Alibaba Buys US App, Baidu Shops In Brazil
New overseas investments by 2 of China’s top 3 Internet firms hint at where future priorities will lie for e-commerce leader Alibaba (NYSE: BABA) and Internet search giant Baidu (Nasdaq: BIDU), which have made new purchases in the US and Brazil, respectively. More broadly speaking, the relatively modest size of these latest investments reflects the very real fact that major M&A targets have mostly disappeared by now, putting pressure on the cash-rich trio of Baidu, Alibaba and Tencent (HKEx: 700) to look overseas for places to invest. Based on the nature of these new investments and other similar recent ones, it’s becoming clear that overseas companies are most interested in the Chinese companies’ cash and would probably prefer to avoid being seen as a “made in China” company.
Let’s jump right into the latest headlines that have seen Alibaba purchase a stake in a US company whose app can transform smartphones into remote controls that can operate anything from TVs to air conditioners. (English article; Chinese article) In a separate but similar-sized deal, Baidu has purchased a controlling stake in a Brazilian online discount e-commerce firm. (English article)
Of the 2 deals, Baidu’s looks the most interesting since at least it’s related to the company’s recent launch of a Brazilian search engine. Alibaba’s move doesn’t look related to much of anything the company has been doing lately, and probably reflects the pressure it’s feeling to quickly start spending its huge cash pile on strategic acquisitions to justify the sky-high valuation it received after its wildly successful IPO last month.
All that said, let’s zoom in first on the Baidu deal reports, which don’t contain much detail beyond the fact that China’s search leader will buy a controlling stake in Brazil’s Peixe Urbano. No financial details were given, though Baidu previously pledged to invest about $50 million in Brazil over the next 3 years.
Baidu announced plans to enter Brazil’s search market 2 years ago, though it just formally launched its site there this summer. (previous post) I’m honestly not sure how a discount retailer would fit into that broader Brazil strategy. Still, at least this particular move shows that Baidu is picking international markets based on its development priorities, and I expect we could see more strategic purchases like this in places like Brazil, Thailand and other developing markets over the next 2 years.
Next there’s Alibaba, which has invested $50 million in US-based Peel, maker of the Peel Smart Remote app. This latest investment follows an earlier $5 million investment by Alibaba in Peel last year. There’s no more detail about the deal, though Peel’s chief executive said that he wasn’t facing any pressure from Alibaba to integrate e-commerce elements into his company’s app.

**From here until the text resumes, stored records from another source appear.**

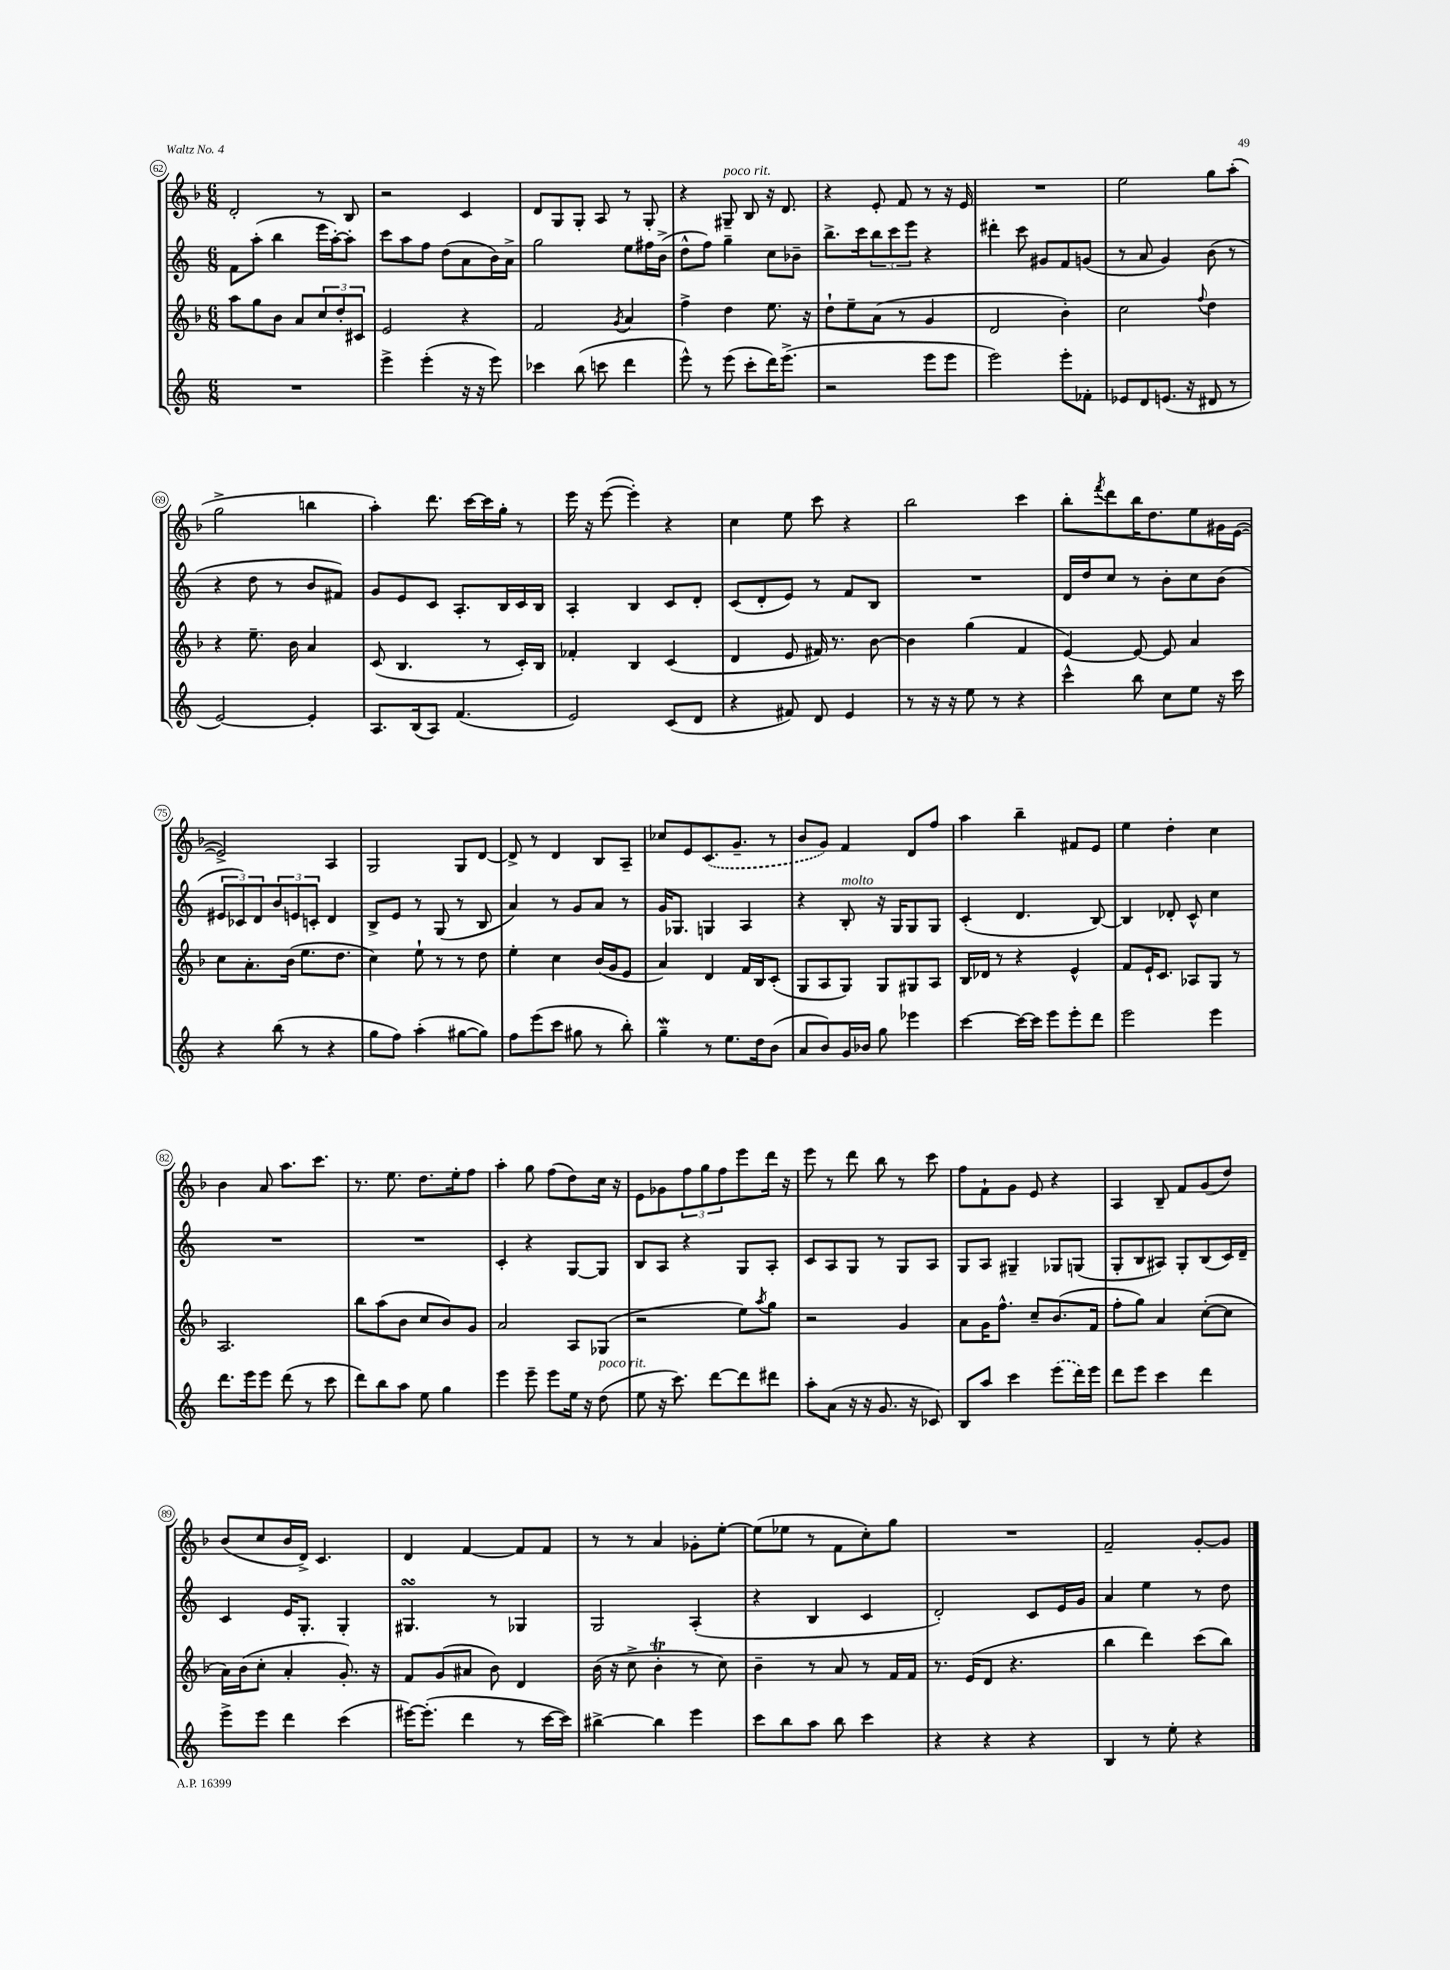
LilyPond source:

<<
\new StaffGroup <<
\new Staff = "s0" {
    \clef treble \key f \major \numericTimeSignature \time 6/8
    d'2-. r8 bes8 |
    r2 c'4 |
    d'8 g8 g8-. a8 r8 g8-. |
    r4 gis8--^\markup { \italic "poco rit." } bes8 r16 d'8. |
    r4 e'8-. f'8 r8 r16 e'16 |
    R2. |
    e''2 g''8 a''8-.( |
    g''2-> b''4 |
    a''4-.) d'''8. c'''16~ c'''16 g''16-. r8 |
    e'''16 r16 e'''8~( e'''4-.) r4 |
    c''4 e''8 c'''8 r4 |
    bes''2 c'''4 |
    bes''8-. \acciaccatura { f'''8 } d'''8 bes''16 d''8. e''8 gis'16 e'16~( |
    e'2->) a4 |
    g2 g8 d'8~ |
    d'8-> r8 d'4 bes8 a8-- |
    ces''8 e'8 \once \slurDashed c'8.( g'8.-- r8 |
    bes'8 g'8) f'4 d'8 f''8 |
    a''4 bes''4-- fis'8 e'8 |
    e''4 d''4-. c''4 |
    bes'4 a'8 a''8. c'''8. |
    r8. e''8. d''8. e''16-. f''8 |
    a''4-. g''8 f''8( d''8) c''16 r16 |
    e'8 ges'8 \tuplet 3/2 { f''8 g''8 f''8 } e'''8 d'''16 r16 |
    e'''8 r8 d'''8 bes''8 r8 c'''8 |
    f''8 f'8-! g'8 e'8 r4 |
    a4 bes8-- f'8 g'8( d''8) |
    bes'8( c''8 bes'16 d'16->) c'4. |
    d'4 f'4~ f'8 f'8 |
    r8 r8 a'4 ges'8-. e''8~-. |
    e''8( ees''8 r8 f'8 c''8-.) g''8 |
    R2. |
    f'2-- g'8~-. g'8 \bar "|." |
}
\new Staff = "s1" {
    \clef treble \key c \major \numericTimeSignature \time 6/8
    f'8 a''8-.( b''4 e'''16 a''16~-.) a''8-. |
    c'''8 a''8 f''8 d''8( a'8 b'16) a'16-> |
    g''2 e''8 fis''16 b'16->( |
    d''8-^ f''8) g''4-- c''8 bes'8-- |
    b''8.-> c'''16 \tuplet 3/2 { b''8 c'''8 e'''8 } r4 |
    dis'''4-. c'''8 gis'8 f'8 g'8( |
    r8 a'8 g'4) b'8( r8 |
    r4 d''8 r8 b'8 fis'8) |
    g'8 e'8 c'8 a8.-. b16 c'16 b16 |
    a4-. b4 c'8 d'8-. |
    c'8( d'8-. e'8) r8 f'8 b8 |
    R2. |
    d'16 d''16 c''8 r8 b'8-. c''8 b'8( |
    \tuplet 3/2 { eis'8 ces'8) d'8 } \tuplet 3/2 { b'8 e'8 c'8-. } d'4 |
    b8-> e'8 r8 g8( r8 b8 |
    a'4) r8 g'8 a'8 r8 |
    g'16 ges8. g4 a4 |
    r4 b8-.^\markup { \italic "molto" } r16 g16 g8 g8 |
    c'4-.( d'4. b8~) |
    b4 des'8-. c'8-^ c''4 |
    R2. |
    R2. |
    c'4-. r4 g8~ g8 |
    b8 a8 r4 g8 a8-. |
    c'8 a8 g8 r8 g8 a8 |
    g8 a8 gis4-- ges8 g8( |
    g8-. b8 ais8) g8-. b8( c'16) d'16-- |
    c'4 e'16 g8.-. g4-. |
    gis4.\turn r8 ges4 |
    g2 a4-.( |
    r4 b4 c'4 |
    d'2-.) c'8 e'16 g'16 |
    a'4 e''4 r8 d''8 \bar "|." |
}
\new Staff = "s2" {
    \clef treble \key f \major \numericTimeSignature \time 6/8
    a''8 g''8 bes'8 a'8 \tuplet 3/2 { c''8 d''8-. cis'8 } |
    e'2 r4 |
    f'2 \acciaccatura { g'8 } a'4 |
    f''4-> d''4 e''8. r16 |
    d''8-! e''8-- a'8( r8 g'4 |
    d'2 bes'4-.) |
    c''2 \appoggiatura { f''8 } d''4 |
    r4 e''8.-- bes'16 a'4 |
    c'8( bes4. r8 c'16-.) bes16 |
    fes'4-. bes4 c'4( |
    d'4 e'8 fis'16) r8. bes'8~ |
    bes'4 g''4( f'4 |
    e'4~) e'8~ e'8 a'4 |
    c''8 a'8.-. bes'16( e''8. d''8. |
    c''4) e''8-! r8 r8 d''8 |
    e''4-. c''4 bes'16( g'16 e'8 |
    a'4) d'4 f'16 bes16 c'8-.( |
    g8 a8 g8) g8 gis8 a8 |
    bes16 des'16 r8 r4 e'4-^ |
    f'8 e'16-! c'8. aes8 g8 r8 |
    a2. |
    bes''8 a''8( bes'8 c''8 bes'8) g'8 |
    a'2 a8 ges8( |
    r2 e''8) \acciaccatura { a''8 } g''8 |
    r2 g'4 |
    a'8 g'16 f''8.-^ c''8-- bes'8.( f'16 |
    f''8-. g''8) a'4 c''8~-.( c''8 |
    a'16) bes'16( c''8-. a'4-. g'8.-.) r16 |
    f'8 g'8( ais'8 bes'8) d'4 |
    bes'16( r16 c''8-> bes'4-.\trill r8 c''8) |
    bes'4-- r8 a'8 r8 f'16 f'16 |
    r8. e'16( d'8 r4. |
    bes''4 d'''4) c'''8( bes''8) \bar "|." |
}
\new Staff = "s3" {
    \clef treble \key c \major \numericTimeSignature \time 6/8
    R2. |
    e'''4-> e'''4-.( r16 r16 e'''8) |
    ces'''4 b''8( c'''8 d'''4 |
    e'''8-^) r8 e'''8( c'''8-. d'''16) e'''8.->( |
    r2 e'''8 e'''8 |
    e'''2) e'''8-. fes'8-. |
    ees'8 d'8 e'8.( r16 dis'8 r8 |
    e'2~) e'4-. |
    a8. b16( a8) f'4.( |
    e'2) c'8( d'8 |
    r4 fis'8) d'8 e'4 |
    r8 r16 r16 e''8 r8 r4 |
    c'''4-^ b''8 c''8 e''8 r16 c'''16 |
    r4 b''8( r8 r4 |
    g''8 f''8) a''4-.( gis''8~ gis''8) |
    f''8 e'''8( c'''8 gis''8 r8 b''8-.) |
    g''4--\mordent r8 e''8. d''16 b'8( |
    a'8 b'8) g'16 bes'16 g''8 ees'''4 |
    c'''4~ c'''16~ c'''16 e'''8 e'''8-. d'''8 |
    e'''2 e'''4 |
    d'''8. e'''16 e'''8 d'''8( r8 c'''8 |
    d'''8) b''8 a''8 e''8 g''4 |
    e'''4 e'''8-- e'''8 e''16 r16 d''8^\markup { \italic "poco rit." }( |
    e''8 r16 c'''8.) d'''8~ d'''8 dis'''8 |
    a''8-. a'8( r16 r16 g'8. r16 ces'8) |
    b8 a''8 c'''4 \once \slurDashed e'''8( d'''16) e'''16 |
    d'''8 e'''8 c'''4 d'''4 |
    e'''8-> e'''8 d'''4 c'''4( |
    eis'''16~) eis'''8.-.( d'''4 r8 c'''16~ c'''16) |
    bis''4~-> bis''4 e'''4 |
    c'''8 b''8 a''8 b''8 c'''4 |
    r4 r4 r4 |
    b4 r8 e''8-. r4 \bar "|." |
}
>>
>>
\layout { \context { \Score currentBarNumber = #62 \override BarNumber.stencil = #(make-stencil-circler 0.1 0.3 ly:text-interface::print) } }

This particular investment is just the latest in a steady string of similar sized deals for Alibaba in the US, including its $75 million purchase last year of a minority stake in ShopRunner, which operates an online shopping mall similar to Alibaba’s Tmall. (previous post) That deal looked a bit more logical as it was related to Alibaba’s core e-commerce business. But either way, this latest deal does appear to show that Alibaba is putting a focus on the US for global expansion following its blockbuster IPO last month.
At the end of the day, neither of these 2 latest deals by China’s “big 3” Internet firms will probably have any real impact on either Alibaba’s or Baidu’s top or bottom lines, at least not for many years. In all likelihood, both purchases will end up as more financial investments, which will see Alibaba and Baidu either reap some nice but relatively small profits if the companies succeed, or some small write-offs if they fail.
Bottom line: New investments by Alibaba in the US and Baidu in Brazil reflect the companies’ strategic direction for overseas expansion, but are unlikely to have any impact on their top or bottom lines.